А Б В Г Д Е Ж З И К Л М Н О П Р С Т У Ф Х Ц Ч Ш Щ Э Ю Я
0-9 A B C D I F G H IJ K L M N O P Q R S TU V WX Y Z #


Чтение книги "На пароходе" (страница 1)

   Максим Горький
   На пароходе

   Вода реки гладкая, тускло-серебристая, течение ее почти неуловимо, она как бы застыла, принакрытая мглою жаркого дня, и только непрерывное изменение берегов дает понять, как легко и спокойно сносит река старенький рыжий пароход с белой каймой на трубе, с неуклюжей баржей на буксире.
   Сонно чмокают шлепки плиц, под палубой тяжело возится машина, сипит-вздыхает пар, дребезжит какой-то колокольчик, глухо ерзает рулевая цепь, но все звуки – не нужны и Как будто не слышны в дремотной тишине, застывшей над рекой.
   Лето – сухое, и вода – низка; на носу парохода матрос, похожий на монаха, – худощавый, чернобородый, с погашенными глазами на желтом лице, – мерно спуская за борт пеструю наметку, стонет-поет печально тающим голосом:
   – Се-ем… се-ем… шесть…
   Словно жалуется:
   «Сеем, сеем, а есть – нечего…»
   Пароход не спеша поворачивает свой стерляжий нос то к одному берегу, то к другому, баржа рыскает, серый шнур буксира натягивается струною, дрожит; золотыми и серебряными искрами летят от него во все стороны брызги воды, – с капитанского мостика кричат в рупор толстые слова:
   – Оол…уо…
   Под носом баржи – белый крылатый вал, разрезанный надвое, он волнисто бежит к берегам.
   В луговой стороне, должно быть, горят торфяники, там, над черными лесами, нависло опаловое облако, а может, его надышали болота.
   С правой стороны берег высок, обрывист, голые глинистые скаты, но иногда они разрезаны оврагом, в нем – в тени – прячутся осины и березы.
   Тихо, жарко, безлюдно на земле, в мутно-синем, выгоревшем небе – раскаленное добела солнце.
   Без конца расплылись луга, кое-где среди них одиноко стоят, заснув, деревья, звездою дневной горит над ними крест сельской колокольни, вскинуты в небо серые крылья мельницы, далеко от берега видны парчовые скатерти зреющих хлебов.
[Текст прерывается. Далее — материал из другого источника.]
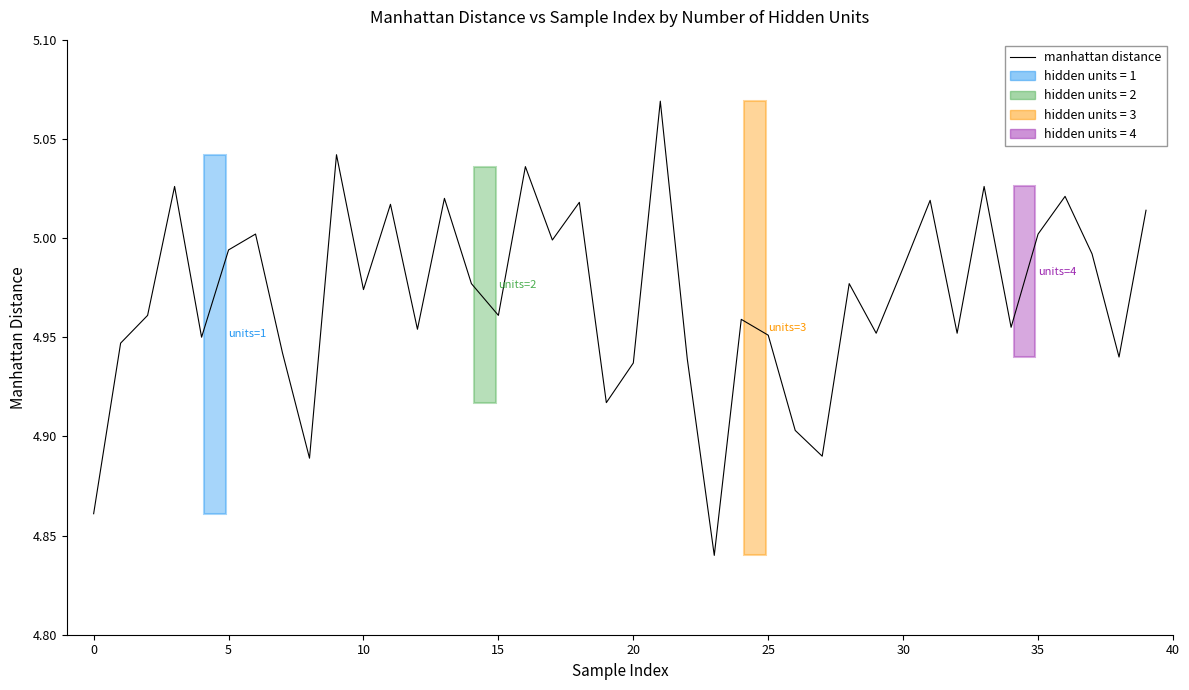

Does the chart display data point markers on the line(s)?

No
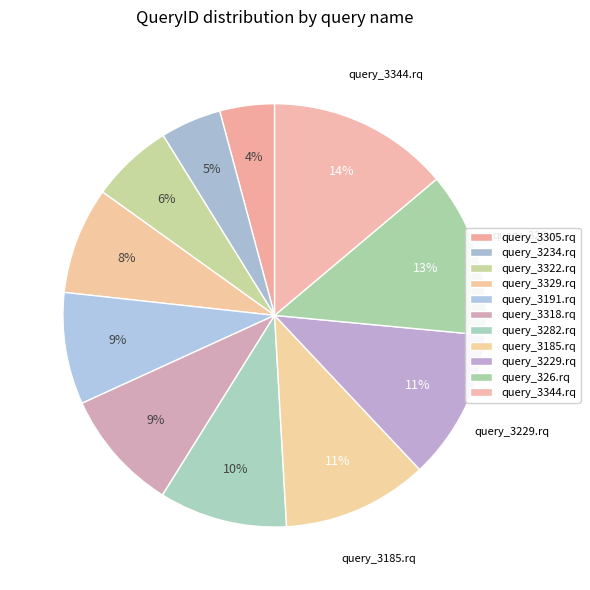

To the nearest percent, what is the difference between the query_3305.rq and query_3282.rq slice percentages?

6%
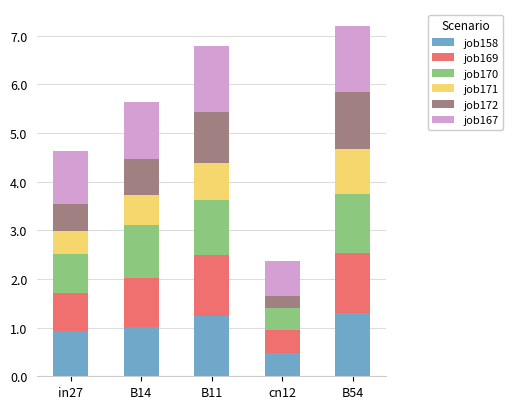

What is the total value across all series at in27?

4.6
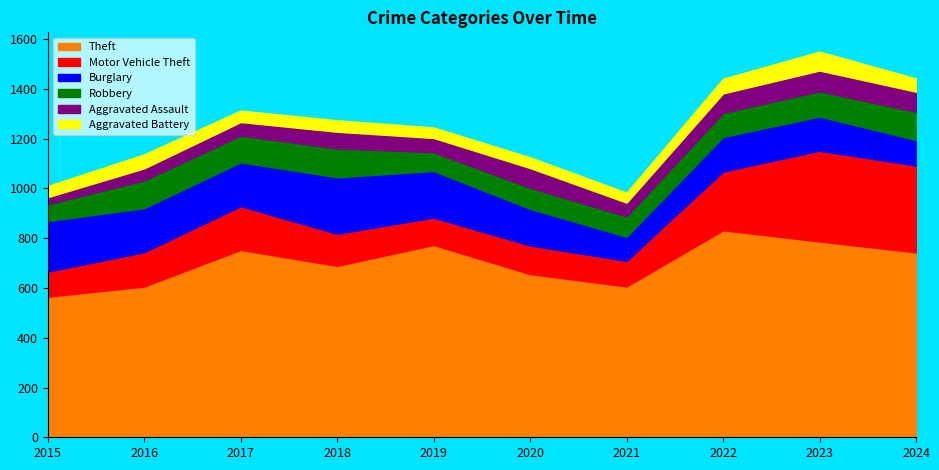

Count the number of data series in this chart.

6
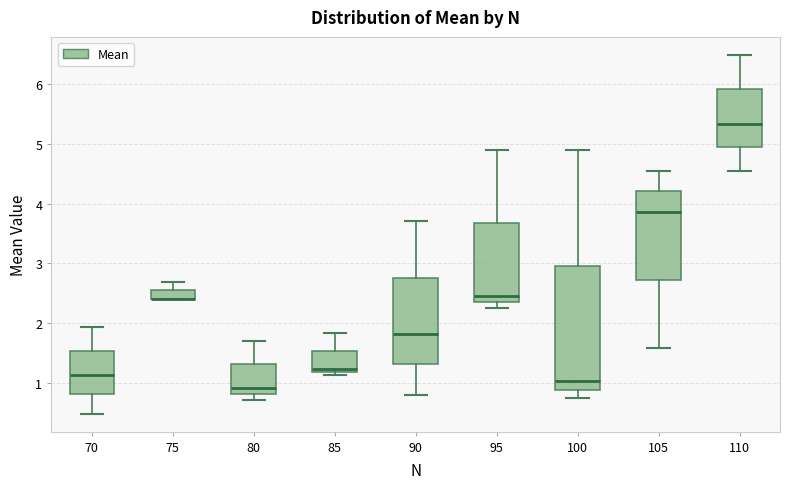

Where is the upper edge of the box at x = 70 on the y-axis? The values are not printed on the chart, so give them approximately, as read against the axis.

1.5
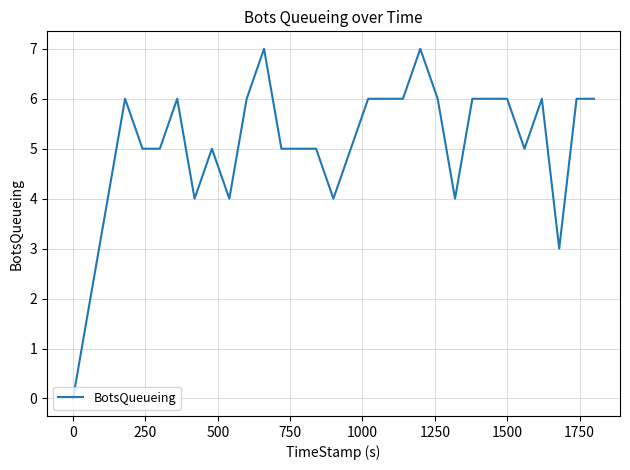

Count the number of categories in the chart.

31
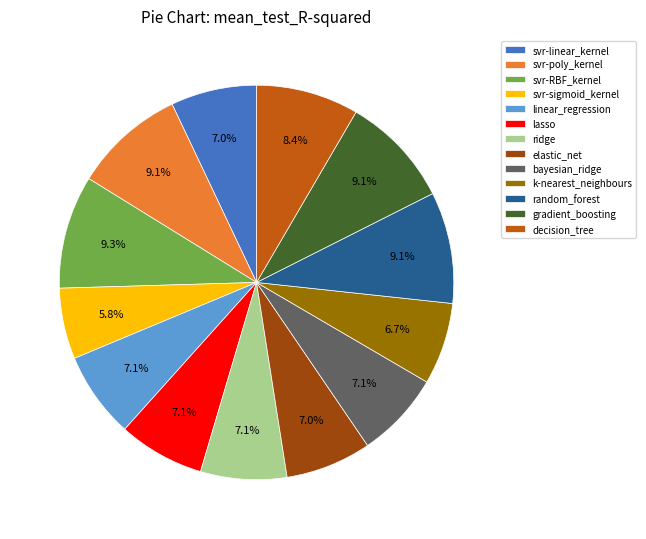

How many segments does this pie chart have?

13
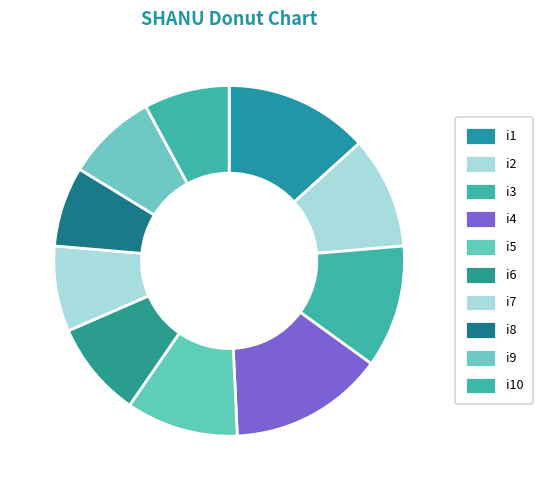

To the nearest percent, what portion does i4 represent?

14%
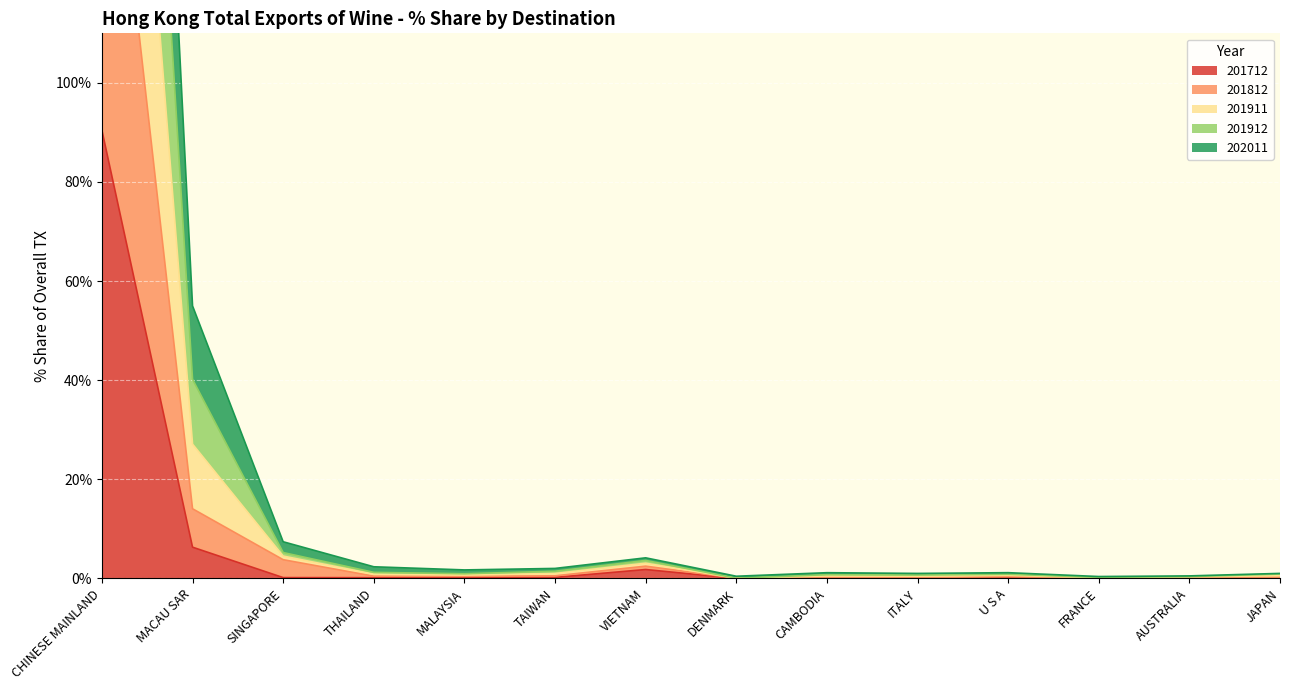

True or false: 201911 and 201812 cross at least once.

False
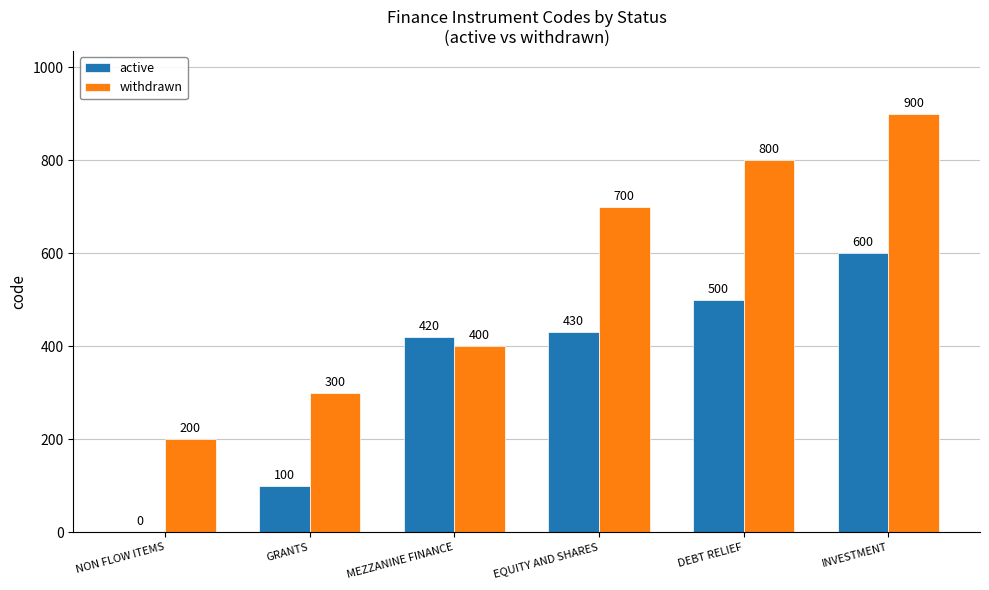

What is the total value across all series at DEBT RELIEF?

1300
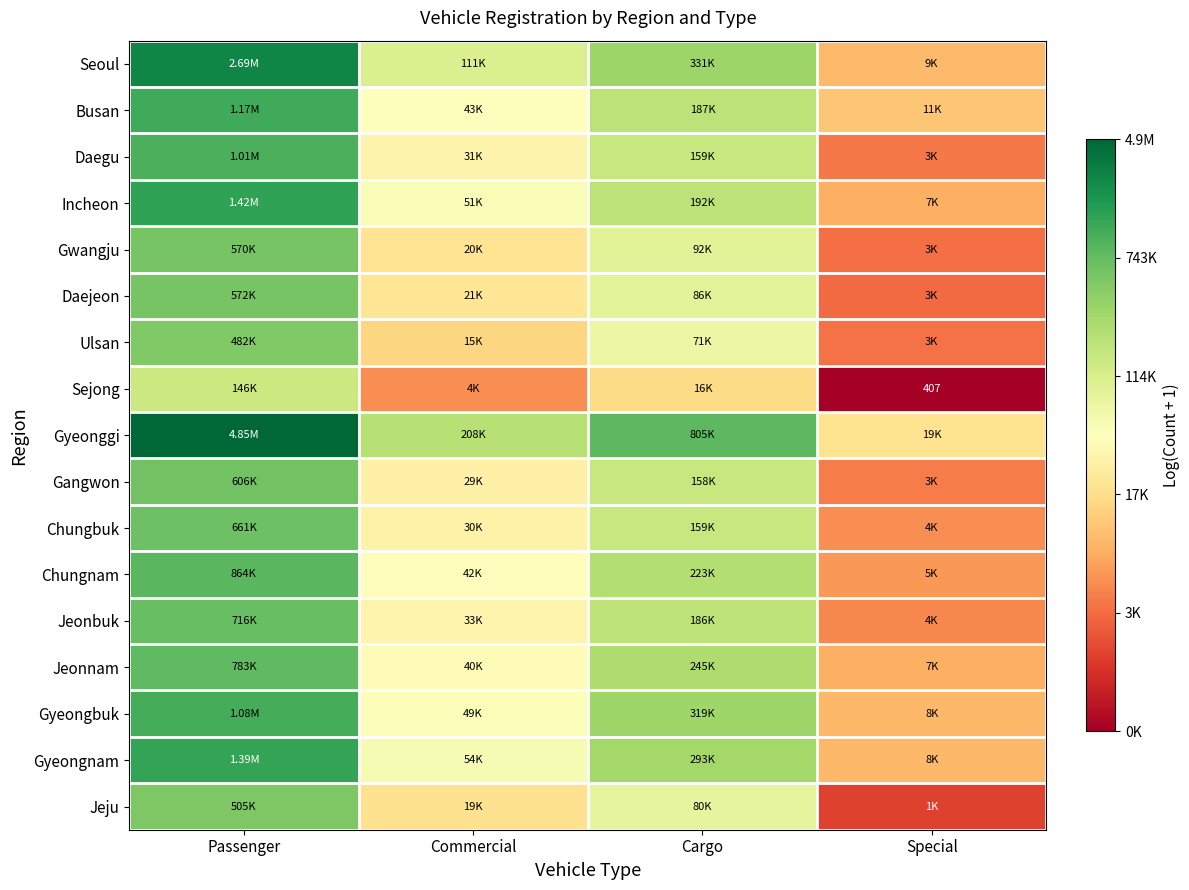

What is the spread (max minus min) of values at Cargo?

3.9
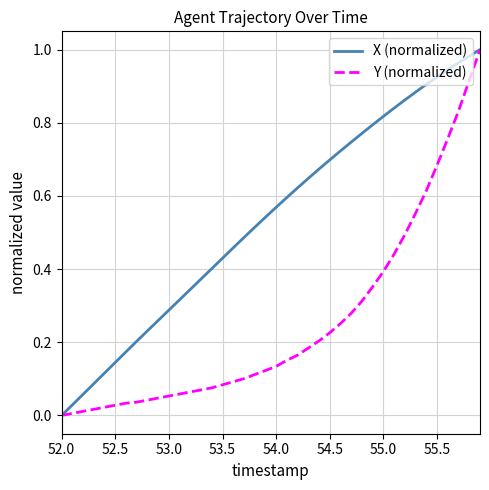

Which series has the largest total across all categories?

X (normalized)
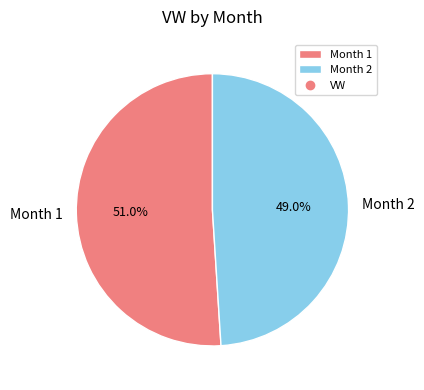

What percentage do Month 2 and Month 1 together represent?

100.0%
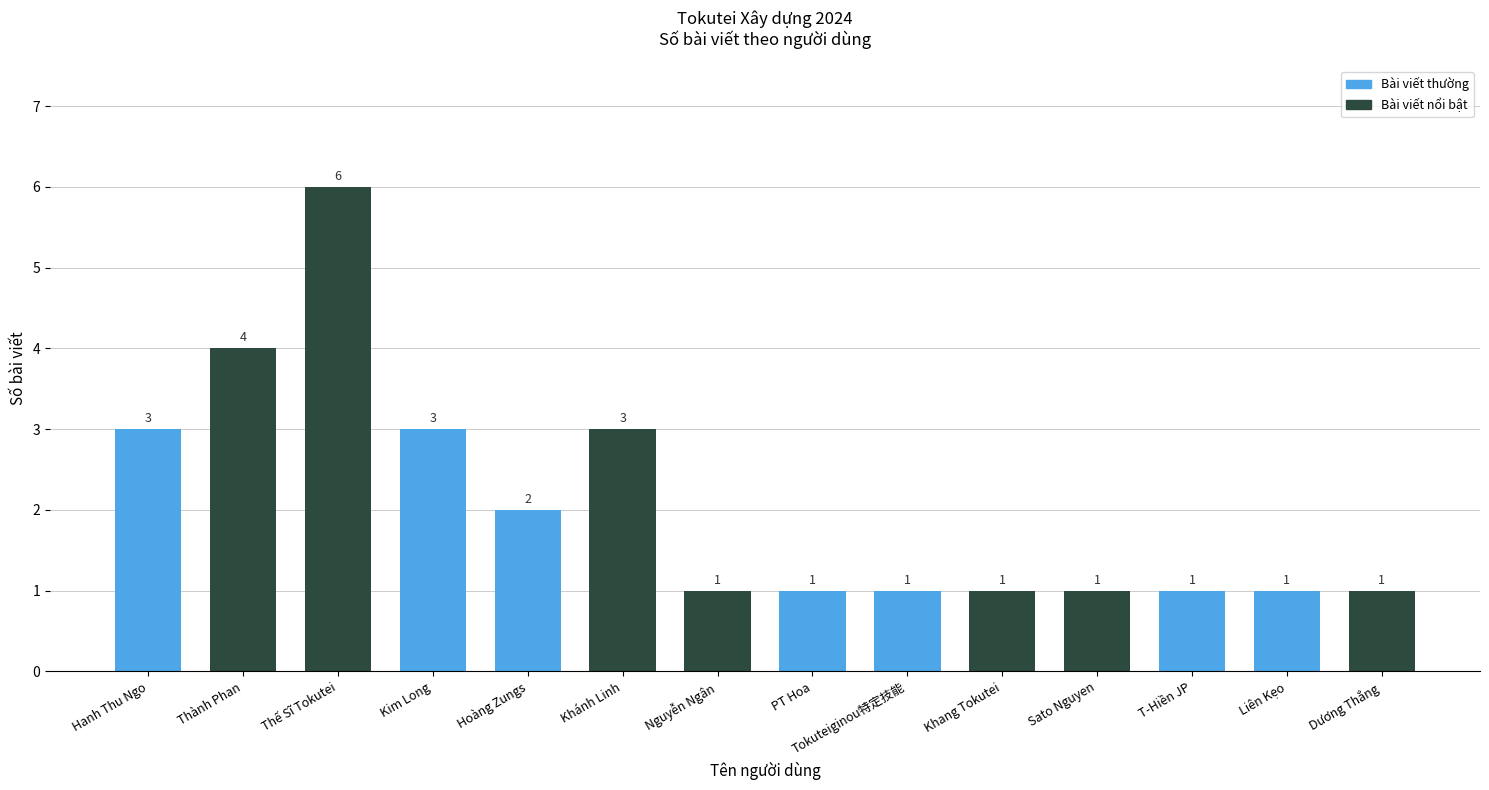

Read the value at Khang Tokutei.

1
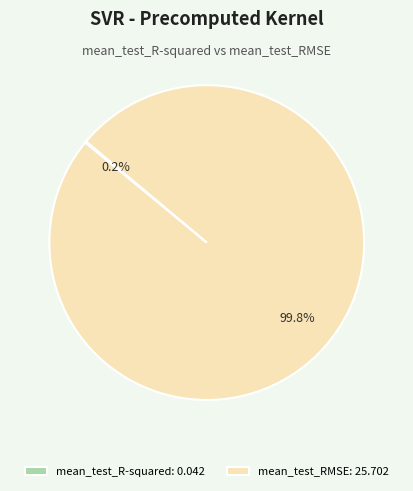

Is there a majority slice in this chart?

Yes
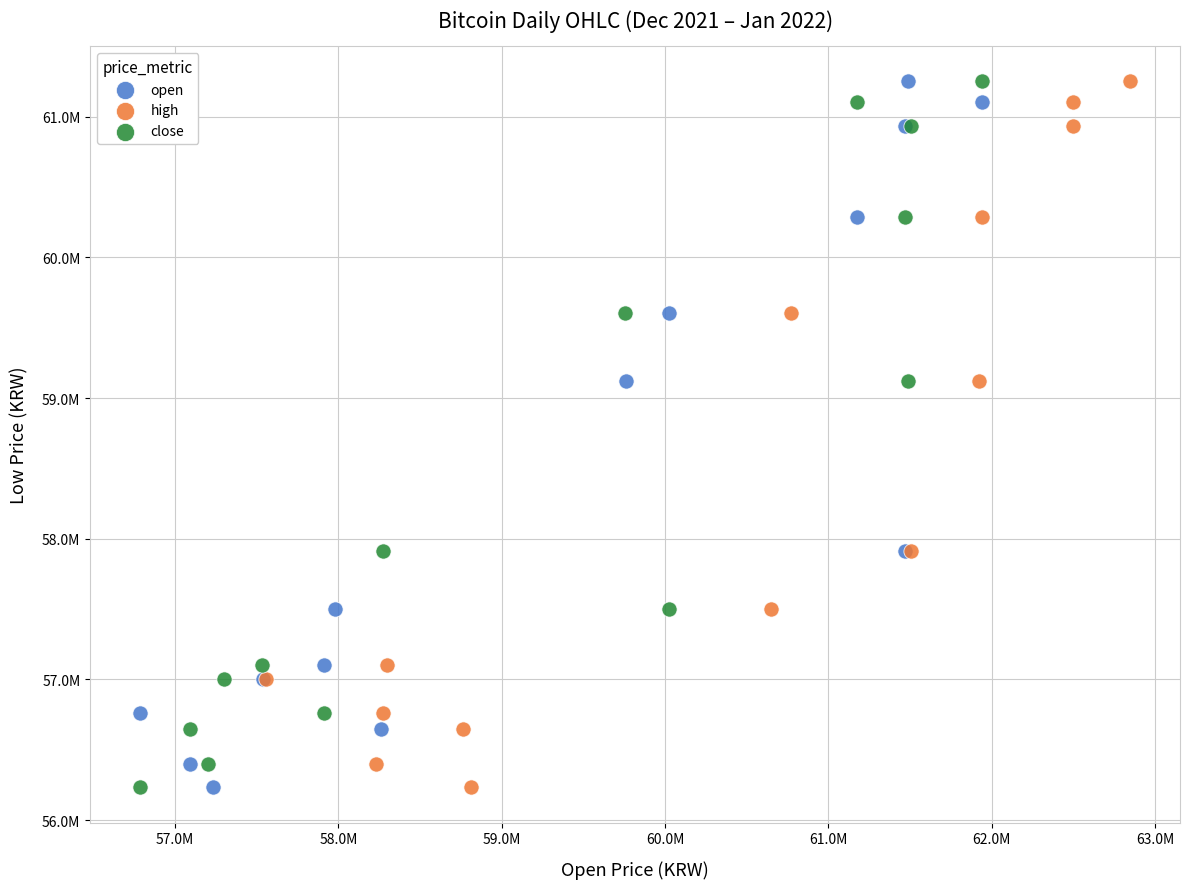

What are all the series names shown in the legend?

open, high, close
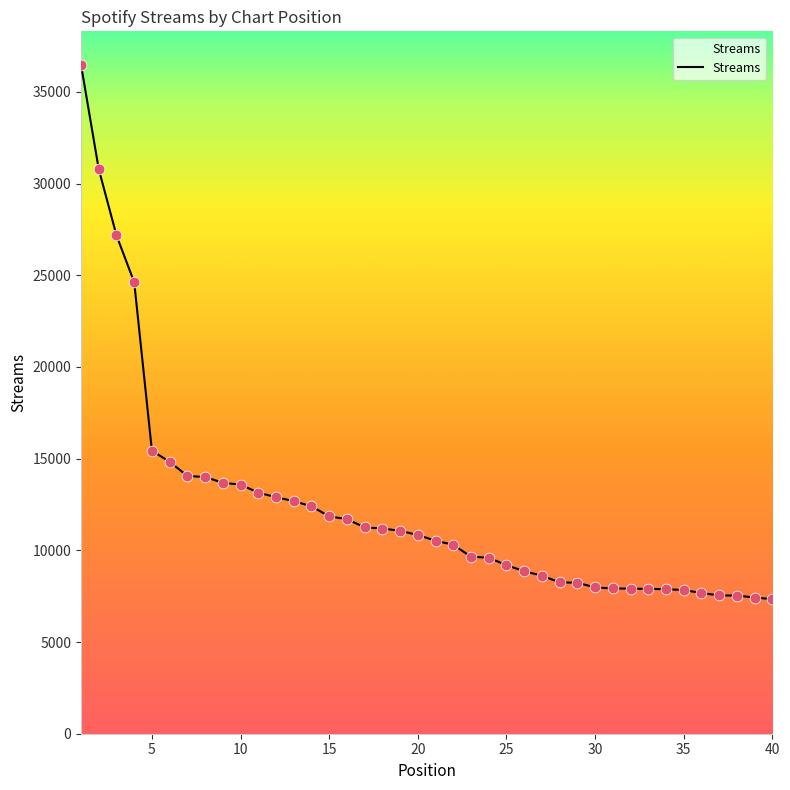

What is the difference between the maximum and minimum values?

29140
Люди редко видны.
   Всё вокруг немного слинявшее, спокойное и трогательно простое, всё так близко, понятно и мило душе. Смотришь на медленные, неуверенные изменения горного берега, на неизменную широту лугов, на зеленые хороводы леса, – они подходят к воде и, заглянув в зеркало ее, снова тихо уплывают в даль, – смотришь и думаешь, что не может быть на земле столь просто и ласково красивых мест, каковы эти вот – тихие берега реки.
   Уже на прибрежных кустарниках виден желтый лист, но всё вокруг улыбается двойственной, задумчивой улыбкой молодухи, для которой пришла пора впервые родить, – и страшит ее это и радует.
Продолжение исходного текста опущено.